▸ WHAT THE EXERCISE ASKS: What follows is a set of records. Retype them exactly, leaving out the pictures.
==== INPUT DATA ====
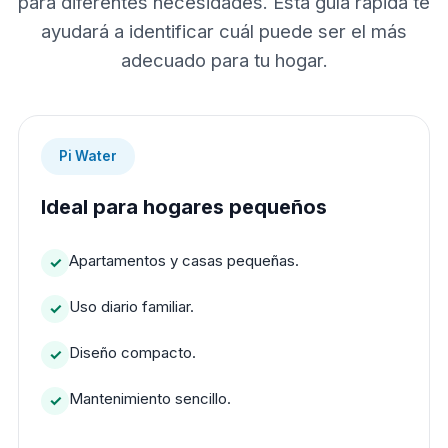
para diferentes necesidades. Esta guía rápida te
ayudará a identificar cuál puede ser el más
adecuado para tu hogar.
Pi Water
Ideal para hogares pequeños
Apartamentos y casas pequeñas.
Uso diario familiar.
Diseño compacto.
Mantenimiento sencillo.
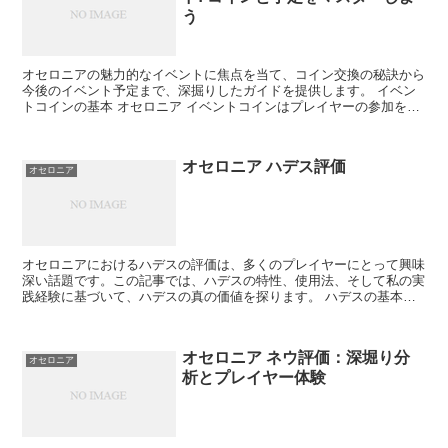
う
オセロニアの魅力的なイベントに焦点を当て、コイン交換の秘訣から
今後のイベント予定まで、深掘りしたガイドを提供します。 イベン
トコインの基本 オセロニア イベントコインはプレイヤーの参加を強
く引きつけ、様々な報酬へとつながる鍵となります。 コ...
オセロニア ハデス評価
オセロニア
オセロニアにおけるハデスの評価は、多くのプレイヤーにとって興味
深い話題です。この記事では、ハデスの特性、使用法、そして私の実
践経験に基づいて、ハデスの真の価値を探ります。 ハデスの基本特
性と強み ハデスの基本特性を理解することは、彼を最大限...
オセロニア ネウ評価：深堀り分
オセロニア
析とプレイヤー体験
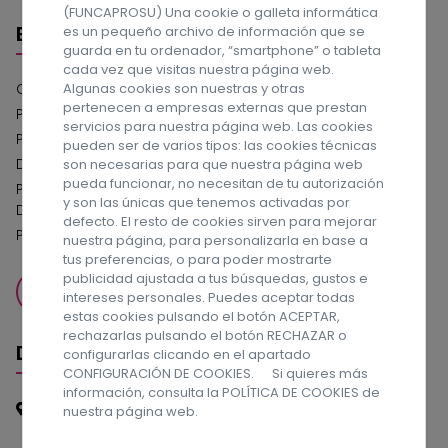
(FUNCAPROSU) Una cookie o galleta informática
Enlaces
es un pequeño archivo de información que se
guarda en tu ordenador, “smartphone” o tableta
cada vez que visitas nuestra página web.
Algunas cookies son nuestras y otras
Compromiso con la Protección de Datos
pertenecen a empresas externas que prestan
Política de privacidad
servicios para nuestra página web. Las cookies
Política de cookies
pueden ser de varios tipos: las cookies técnicas
Declaración de Accesibilidad Web
son necesarias para que nuestra página web
pueda funcionar, no necesitan de tu autorización
Política del Sistema Interno de Información Canal de
y son las únicas que tenemos activadas por
Denuncias
defecto. El resto de cookies sirven para mejorar
Política de Serguidad de la Información
nuestra página, para personalizarla en base a
tus preferencias, o para poder mostrarte
publicidad ajustada a tus búsquedas, gustos e
QUIERO DONAR
intereses personales. Puedes aceptar todas
estas cookies pulsando el botón ACEPTAR,
rechazarlas pulsando el botón RECHAZAR o
Datos de contacto
configurarlas clicando en el apartado
CONFIGURACIÓN DE COOKIES. Si quieres más
información, consulta la
POLÍTICA DE COOKIES
de
C/ Málaga, nº 1. Las Palmas de Gran Canaria CP.:
nuestra página web.
35016 - España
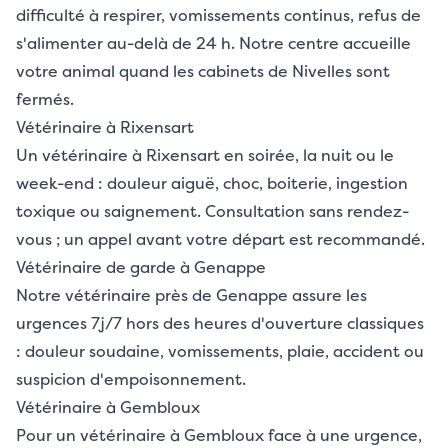
difficulté à respirer, vomissements continus, refus de
s'alimenter au-delà de 24 h. Notre centre accueille
votre animal quand les cabinets de Nivelles sont
fermés.
Vétérinaire à Rixensart
Un vétérinaire à Rixensart en soirée, la nuit ou le
week-end : douleur aiguë, choc, boiterie, ingestion
toxique ou saignement. Consultation sans rendez-
vous ; un appel avant votre départ est recommandé.
Vétérinaire de garde à Genappe
Notre vétérinaire près de Genappe assure les
urgences 7j/7 hors des heures d'ouverture classiques
: douleur soudaine, vomissements, plaie, accident ou
suspicion d'empoisonnement.
Vétérinaire à Gembloux
Pour un vétérinaire à Gembloux face à une urgence,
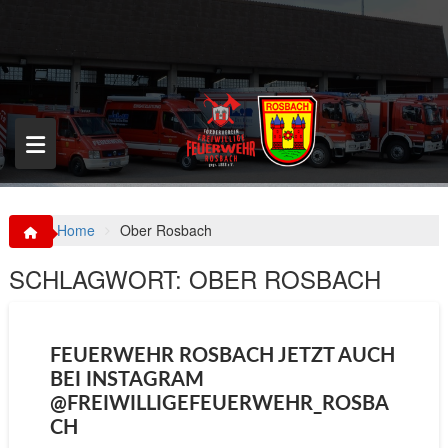
S
k
i
p
t
o
c
o
n
t
e
n
Home
Ober Rosbach
t
SCHLAGWORT:
OBER ROSBACH
FEUERWEHR ROSBACH JETZT AUCH
BEI INSTAGRAM
@FREIWILLIGEFEUERWEHR_ROSBA
CH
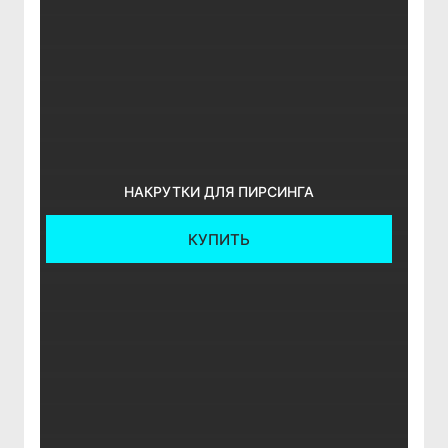
НАКРУТКИ ДЛЯ ПИРСИНГА
КУПИТЬ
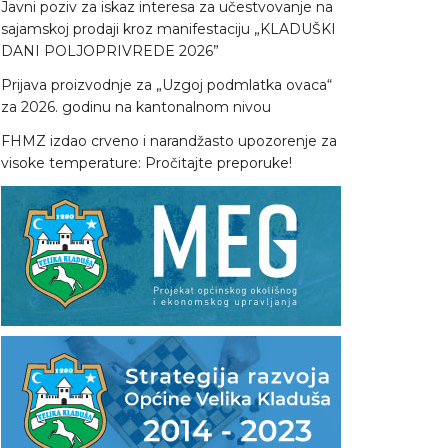
Javni poziv za iskaz interesa za učestvovanje na
sajamskoj prodaji kroz manifestaciju „KLADUŠKI
DANI POLJOPRIVREDE 2026”
Prijava proizvodnje za „Uzgoj podmlatka ovaca“
za 2026. godinu na kantonalnom nivou
FHMZ izdao crveno i narandžasto upozorenje za
visoke temperature: Pročitajte preporuke!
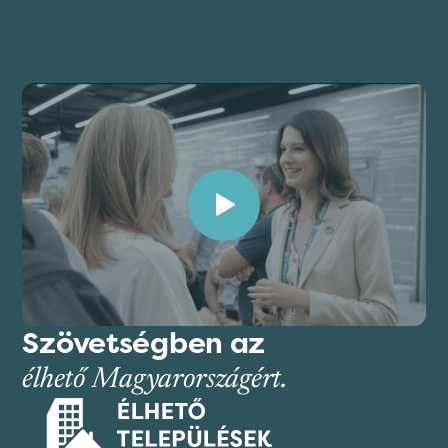
Szövetségben az
élhető Magyarországért.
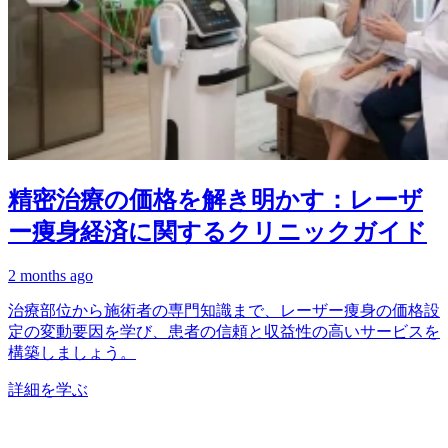
精密治療の価格を解き明かす：レーザ
ー痩身経済に関するクリニックガイド
2 months ago
治療部位から施術者の専門知識まで、レーザー痩身の価格設
定の変動要因を学び、患者の信頼と収益性の高いサービスを
構築しましょう。
詳細を学ぶ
====
▸ EXPECTED ANSWER:
para diferentes necesidades. Esta guía rápida te
ayudará a identificar cuál puede ser el más
adecuado para tu hogar.
Pi Water
Ideal para hogares pequeños
Apartamentos y casas pequeñas.
Uso diario familiar.
Diseño compacto.
Mantenimiento sencillo.
う
オセロニアの魅力的なイベントに焦点を当て、コイン交換の秘訣から
今後のイベント予定まで、深掘りしたガイドを提供します。 イベン
トコインの基本 オセロニア イベントコインはプレイヤーの参加を強
く引きつけ、様々な報酬へとつながる鍵となります。 コ...
オセロニア ハデス評価
オセロニア
オセロニアにおけるハデスの評価は、多くのプレイヤーにとって興味
深い話題です。この記事では、ハデスの特性、使用法、そして私の実
践経験に基づいて、ハデスの真の価値を探ります。 ハデスの基本特
性と強み ハデスの基本特性を理解することは、彼を最大限...
オセロニア ネウ評価：深堀り分
オセロニア
析とプレイヤー体験
(FUNCAPROSU) Una cookie o galleta informática
Enlaces
es un pequeño archivo de información que se
guarda en tu ordenador, “smartphone” o tableta
cada vez que visitas nuestra página web.
Algunas cookies son nuestras y otras
Compromiso con la Protección de Datos
pertenecen a empresas externas que prestan
Política de privacidad
servicios para nuestra página web. Las cookies
Política de cookies
pueden ser de varios tipos: las cookies técnicas
Declaración de Accesibilidad Web
son necesarias para que nuestra página web
pueda funcionar, no necesitan de tu autorización
Política del Sistema Interno de Información Canal de
y son las únicas que tenemos activadas por
Denuncias
defecto. El resto de cookies sirven para mejorar
Política de Serguidad de la Información
nuestra página, para personalizarla en base a
tus preferencias, o para poder mostrarte
publicidad ajustada a tus búsquedas, gustos e
QUIERO DONAR
intereses personales. Puedes aceptar todas
estas cookies pulsando el botón ACEPTAR,
rechazarlas pulsando el botón RECHAZAR o
Datos de contacto
configurarlas clicando en el apartado
CONFIGURACIÓN DE COOKIES. Si quieres más
información, consulta la
POLÍTICA DE COOKIES
de
C/ Málaga, nº 1. Las Palmas de Gran Canaria CP.:
nuestra página web.
35016 - España
difficulté à respirer, vomissements continus, refus de
s'alimenter au-delà de 24 h. Notre centre accueille
votre animal quand les cabinets de Nivelles sont
fermés.
Vétérinaire à Rixensart
Un vétérinaire à Rixensart en soirée, la nuit ou le
week-end : douleur aiguë, choc, boiterie, ingestion
toxique ou saignement. Consultation sans rendez-
vous ; un appel avant votre départ est recommandé.
Vétérinaire de garde à Genappe
Notre vétérinaire près de Genappe assure les
urgences 7j/7 hors des heures d'ouverture classiques
: douleur soudaine, vomissements, plaie, accident ou
suspicion d'empoisonnement.
Vétérinaire à Gembloux
Pour un vétérinaire à Gembloux face à une urgence,
S
k
i
p
t
o
c
o
n
t
e
n
Home
Ober Rosbach
t
SCHLAGWORT:
OBER ROSBACH
FEUERWEHR ROSBACH JETZT AUCH
BEI INSTAGRAM
@FREIWILLIGEFEUERWEHR_ROSBA
CH
НАКРУТКИ ДЛЯ ПИРСИНГА
КУПИТЬ
Javni poziv za iskaz interesa za učestvovanje na
sajamskoj prodaji kroz manifestaciju „KLADUŠKI
DANI POLJOPRIVREDE 2026”
Prijava proizvodnje za „Uzgoj podmlatka ovaca“
za 2026. godinu na kantonalnom nivou
FHMZ izdao crveno i narandžasto upozorenje za
visoke temperature: Pročitajte preporuke!
Szövetségben az
élhető Magyarországért.
精密治療の価格を解き明かす：レーザ
ー痩身経済に関するクリニックガイド
2 months ago
治療部位から施術者の専門知識まで、レーザー痩身の価格設
定の変動要因を学び、患者の信頼と収益性の高いサービスを
構築しましょう。
詳細を学ぶ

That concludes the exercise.